7:12:53 beach So by putting the code for the call in the snippet, I avoid such problems.

7:13:23 beach moon-child: I see.

7:13:54 beach How do they handle callers that are already on the stack being executed?

7:14:42 moon-child I don't know

7:14:53 beach Sounds messy.

7:14:59 lukego Hard to think about this stuff abstractly though. In a given application there will be /something/ limiting performance at the CPU level. Instruction fetching? Data fetching? ALU resources? Branch mispredictions? Instruction window space? In every case some optimizations will help and some will hinder.

7:15:27 lukego best solution is probably to have well-defined optimizations that the application programmer can take into account. So kudos :)

7:16:15 moon-child in the linux kernel, every compiled function begins with a NOP sequence, which can be runtime-patched into a direct jump, allowing to upgrade the kernel without rebooting the system. I expect you could do something similar

7:16:23 beach In this case, aside from cache effects as moon-child points out, my technique does strictly less work than the default case. So it is hard for me to see how I can lose.

7:16:42 no-defun-allowed In the case of Self, they reconstruct the stack and registers.

7:17:03 beach That sounds really messy.

7:17:21 beach But that would be a requirement for sane semantics.

7:17:54 no-defun-allowed However, one should note that they don't use optimisations which make it look like your program isn't being run on a bytecode machine. So I suppose that is always possible for them.

7:18:21 lukego beach: I dunno. I feel like "cache effects" and "speculative execution" are the first-order problems and e.g. number of instructions executed is second order. have to worry about what hazards can occur in transferring execution from the caller to the callee. any branch via memory load is a bit scary surely.

7:18:49 no-defun-allowed Rewording: they don't optimize in ways which prevent the creation of an equivalent virtual machine state.

7:18:50 lukego but then this stuff is all way too complicated to work out on irc anyway :)

7:19:06 beach lukego: Branch via memory load is what is traditionally done. My technique avoids that.

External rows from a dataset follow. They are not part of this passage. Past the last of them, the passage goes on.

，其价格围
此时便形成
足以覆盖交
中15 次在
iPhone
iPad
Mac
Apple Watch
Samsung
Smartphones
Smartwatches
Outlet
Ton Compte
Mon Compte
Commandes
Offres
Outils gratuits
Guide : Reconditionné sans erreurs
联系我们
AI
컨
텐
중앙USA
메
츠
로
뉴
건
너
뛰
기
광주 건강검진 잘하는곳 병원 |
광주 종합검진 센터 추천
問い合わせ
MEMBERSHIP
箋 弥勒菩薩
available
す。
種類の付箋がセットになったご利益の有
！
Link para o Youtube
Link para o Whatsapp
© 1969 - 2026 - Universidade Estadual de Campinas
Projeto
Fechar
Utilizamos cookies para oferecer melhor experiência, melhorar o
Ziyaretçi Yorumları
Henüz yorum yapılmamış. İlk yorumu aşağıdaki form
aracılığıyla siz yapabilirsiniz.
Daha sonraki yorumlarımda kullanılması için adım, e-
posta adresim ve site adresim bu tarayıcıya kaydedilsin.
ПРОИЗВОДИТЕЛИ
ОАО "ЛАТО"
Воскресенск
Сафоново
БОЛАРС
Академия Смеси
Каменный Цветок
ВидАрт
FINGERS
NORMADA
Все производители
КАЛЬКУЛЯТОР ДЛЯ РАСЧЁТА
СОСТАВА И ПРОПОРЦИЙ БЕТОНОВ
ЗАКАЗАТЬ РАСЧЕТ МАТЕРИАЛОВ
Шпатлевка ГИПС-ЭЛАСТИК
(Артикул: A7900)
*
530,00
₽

7:19:36 lukego I thought you have an extra branch? from caller to trampoline, from trampoline to callee?

7:20:03 beach Yes, but it's an unconditional jump to a fixed, constant, address.

7:20:17 beach Not via a memory load.

7:20:50 lukego oh right both branches are like that, right? okay that does start to sounds quite nice :)

7:21:02 beach Yes, both are like that.

7:21:13 beach moon-child: That NOP trick would not be useful for named calls, because the callee can be redefined arbitrarily.

7:21:22 beach That's what Common Lisp late binding does.